The ColdFire+ microcontroller introduction includes two families: Qx and Jx. Both ColdFire+ microcontroller families include several family members with different amounts of RAM, Flash EPROM, a new type of EEPROM memory called FlexMemory (for more on the innovative FlexMemory, see this blog entry from the Denali Memory Report), and a variety of peripherals. The Jx variants include USB OTG (On the Go) support. In all, there will be 40 members of this new ColdFire-based microcontroller series. The Kinetis introduction includes seven different families (K10, K20, K30, K40, K50, K60, and K70) and there will be more than 200 variants within these seven families. All seven families are upward pin-compatible and share a common set of peripheral devices making it easy to move up to more capable family members if needed.
The amount of information about these microcontrollers is massive and will take a while for you to digest, but this is a blog about low-power design so the ten operating modes deserve a bit more discussion here. The ten modes are:
- Run: Normal run mode
- VLP (Very Low Power) Run: CPU and peripheral clocks limited to 2MHz. Flash access limited to 1MHz. LVD (low-voltage detection) is off.
- Wait: Peripherals function at full speed but the processor core sleeps.
- VLP Wait: CPU is in sleep mode. Peripheral clocks limited to 2 MHz.
- Stop: Processor core in static state. Register contents maintained. LVD on.
- VLP Stop: Processor core in static state.
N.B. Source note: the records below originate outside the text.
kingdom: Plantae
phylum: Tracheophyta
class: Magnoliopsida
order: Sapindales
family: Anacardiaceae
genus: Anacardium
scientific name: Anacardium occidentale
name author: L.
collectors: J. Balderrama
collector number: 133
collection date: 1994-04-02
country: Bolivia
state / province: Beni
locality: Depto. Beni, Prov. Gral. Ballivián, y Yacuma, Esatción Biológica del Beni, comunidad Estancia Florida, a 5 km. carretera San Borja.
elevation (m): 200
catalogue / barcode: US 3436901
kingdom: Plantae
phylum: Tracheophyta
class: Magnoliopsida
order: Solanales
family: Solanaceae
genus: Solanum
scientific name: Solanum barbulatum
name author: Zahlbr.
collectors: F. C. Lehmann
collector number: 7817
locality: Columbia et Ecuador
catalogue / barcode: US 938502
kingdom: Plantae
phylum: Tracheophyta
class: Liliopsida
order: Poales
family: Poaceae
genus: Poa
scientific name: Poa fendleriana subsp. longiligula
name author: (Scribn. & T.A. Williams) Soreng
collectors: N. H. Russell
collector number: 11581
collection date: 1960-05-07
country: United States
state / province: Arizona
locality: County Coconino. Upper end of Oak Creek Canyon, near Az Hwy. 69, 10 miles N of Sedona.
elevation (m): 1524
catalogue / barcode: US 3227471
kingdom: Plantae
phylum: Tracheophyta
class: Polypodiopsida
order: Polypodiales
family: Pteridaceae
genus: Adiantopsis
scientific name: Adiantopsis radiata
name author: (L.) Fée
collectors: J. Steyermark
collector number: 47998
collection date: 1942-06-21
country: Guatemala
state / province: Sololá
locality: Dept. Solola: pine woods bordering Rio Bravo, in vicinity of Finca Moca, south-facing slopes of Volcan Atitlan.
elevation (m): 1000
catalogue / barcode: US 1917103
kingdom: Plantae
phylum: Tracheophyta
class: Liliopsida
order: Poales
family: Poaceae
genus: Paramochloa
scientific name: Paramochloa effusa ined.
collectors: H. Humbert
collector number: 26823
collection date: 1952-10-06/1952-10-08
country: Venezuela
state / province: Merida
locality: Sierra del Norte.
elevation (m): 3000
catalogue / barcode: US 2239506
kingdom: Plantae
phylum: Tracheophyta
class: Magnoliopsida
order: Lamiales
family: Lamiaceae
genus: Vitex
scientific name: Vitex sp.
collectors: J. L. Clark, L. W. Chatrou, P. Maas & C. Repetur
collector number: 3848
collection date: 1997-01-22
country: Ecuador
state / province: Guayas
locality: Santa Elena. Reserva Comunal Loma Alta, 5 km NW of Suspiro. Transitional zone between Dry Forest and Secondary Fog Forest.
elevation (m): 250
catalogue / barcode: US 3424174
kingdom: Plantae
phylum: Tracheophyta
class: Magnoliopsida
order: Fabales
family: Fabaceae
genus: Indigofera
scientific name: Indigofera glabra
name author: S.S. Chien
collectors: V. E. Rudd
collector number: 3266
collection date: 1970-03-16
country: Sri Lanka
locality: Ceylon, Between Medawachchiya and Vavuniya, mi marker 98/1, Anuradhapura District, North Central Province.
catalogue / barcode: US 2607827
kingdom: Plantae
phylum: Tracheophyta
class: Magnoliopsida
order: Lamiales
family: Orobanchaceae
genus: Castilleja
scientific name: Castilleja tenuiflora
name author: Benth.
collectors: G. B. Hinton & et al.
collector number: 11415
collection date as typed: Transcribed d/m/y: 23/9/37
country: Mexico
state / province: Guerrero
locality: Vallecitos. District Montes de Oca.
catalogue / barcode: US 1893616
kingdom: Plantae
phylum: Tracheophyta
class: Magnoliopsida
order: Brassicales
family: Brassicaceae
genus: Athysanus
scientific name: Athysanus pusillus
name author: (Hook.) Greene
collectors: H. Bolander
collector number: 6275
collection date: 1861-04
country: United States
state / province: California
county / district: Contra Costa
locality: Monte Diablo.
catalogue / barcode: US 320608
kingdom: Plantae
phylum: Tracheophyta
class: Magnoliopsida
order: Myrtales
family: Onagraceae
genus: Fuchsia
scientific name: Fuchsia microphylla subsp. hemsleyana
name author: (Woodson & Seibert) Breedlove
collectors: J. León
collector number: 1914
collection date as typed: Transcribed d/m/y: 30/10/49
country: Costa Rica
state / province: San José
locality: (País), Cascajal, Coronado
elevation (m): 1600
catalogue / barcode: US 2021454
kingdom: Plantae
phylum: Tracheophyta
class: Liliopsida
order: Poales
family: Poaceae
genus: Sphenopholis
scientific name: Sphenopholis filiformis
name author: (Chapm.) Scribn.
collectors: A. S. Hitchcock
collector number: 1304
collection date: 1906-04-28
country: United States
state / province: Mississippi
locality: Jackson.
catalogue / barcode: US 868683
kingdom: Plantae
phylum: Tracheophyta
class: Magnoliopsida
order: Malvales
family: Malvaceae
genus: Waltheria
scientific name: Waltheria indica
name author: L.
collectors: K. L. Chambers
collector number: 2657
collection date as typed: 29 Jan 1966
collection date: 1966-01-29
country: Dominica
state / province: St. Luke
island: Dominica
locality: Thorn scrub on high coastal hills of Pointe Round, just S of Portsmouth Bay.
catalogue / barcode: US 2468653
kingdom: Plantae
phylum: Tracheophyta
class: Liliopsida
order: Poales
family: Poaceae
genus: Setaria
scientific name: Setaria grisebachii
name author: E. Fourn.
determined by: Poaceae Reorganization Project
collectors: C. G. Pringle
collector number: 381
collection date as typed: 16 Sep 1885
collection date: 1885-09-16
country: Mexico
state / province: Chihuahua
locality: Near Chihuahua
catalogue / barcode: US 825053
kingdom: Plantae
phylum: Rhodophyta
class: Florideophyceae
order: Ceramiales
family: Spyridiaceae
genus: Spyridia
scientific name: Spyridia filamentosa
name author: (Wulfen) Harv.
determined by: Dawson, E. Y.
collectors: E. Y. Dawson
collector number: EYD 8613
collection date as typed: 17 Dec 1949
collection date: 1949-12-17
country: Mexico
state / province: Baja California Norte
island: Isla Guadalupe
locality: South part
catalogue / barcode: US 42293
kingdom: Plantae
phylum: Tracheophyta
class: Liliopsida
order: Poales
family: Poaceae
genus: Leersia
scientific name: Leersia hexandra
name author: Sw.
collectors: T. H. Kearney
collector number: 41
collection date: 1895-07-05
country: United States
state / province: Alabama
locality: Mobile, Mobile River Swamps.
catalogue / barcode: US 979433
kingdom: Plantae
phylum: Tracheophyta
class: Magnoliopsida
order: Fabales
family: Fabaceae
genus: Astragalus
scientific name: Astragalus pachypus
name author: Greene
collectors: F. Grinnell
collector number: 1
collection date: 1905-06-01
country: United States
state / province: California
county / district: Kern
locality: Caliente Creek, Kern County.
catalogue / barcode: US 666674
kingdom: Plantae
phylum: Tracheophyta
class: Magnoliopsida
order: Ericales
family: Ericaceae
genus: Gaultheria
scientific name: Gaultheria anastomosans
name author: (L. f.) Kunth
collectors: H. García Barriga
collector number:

LVD off. Some peripherals and pin interrupts operational.
- LL (low-leakage) Stop: Processor core voltage reduced to low-leakage level. Register contents retained. Exit using interrupts from various peripherals and from interrupt pins.
- VLL (very low leakage) Stop 3: Processor core voltage reduced to low-leakage level. Most internal logic powered down. All system RAM contents retained. I/O states held.
- VLL Stop 2: Like VLL Stop 3 but only some of the system RAM contents are maintained.
- VLL Stop 1: Like VLL Stop 3 but only 32 bytes of the register file are maintained.
Naturally, the deeper you go into the power-down modes, the longer it takes to wake up the microcontroller. The Kinetis microcontrollers need 4 microseconds to awake from the VLP Wait and VLP Stop modes, 35 microseconds to awake from the VLL Stop 3 and VLL Stop 2 modes, and more than 100 microseconds to awake from the VLL Stop 1 mode and to restore RAM. These ten operating modes give the embedded design team tremendous flexibility in managing system power consumption.
In addition to these 240 new 32-bit devices, Freescale has rolled out substantial development support for them in the form of an Eclipse-based CodeWarrior IDE that includes compilers for both the ColdFire+ and ARM Cortex-M4 processor cores. Freescale also provides the MQX RTOS and associated software stacks at no additional charge to ColdFire+ and Kinetis customers. There’s also a large and growing ecosystem for these parts.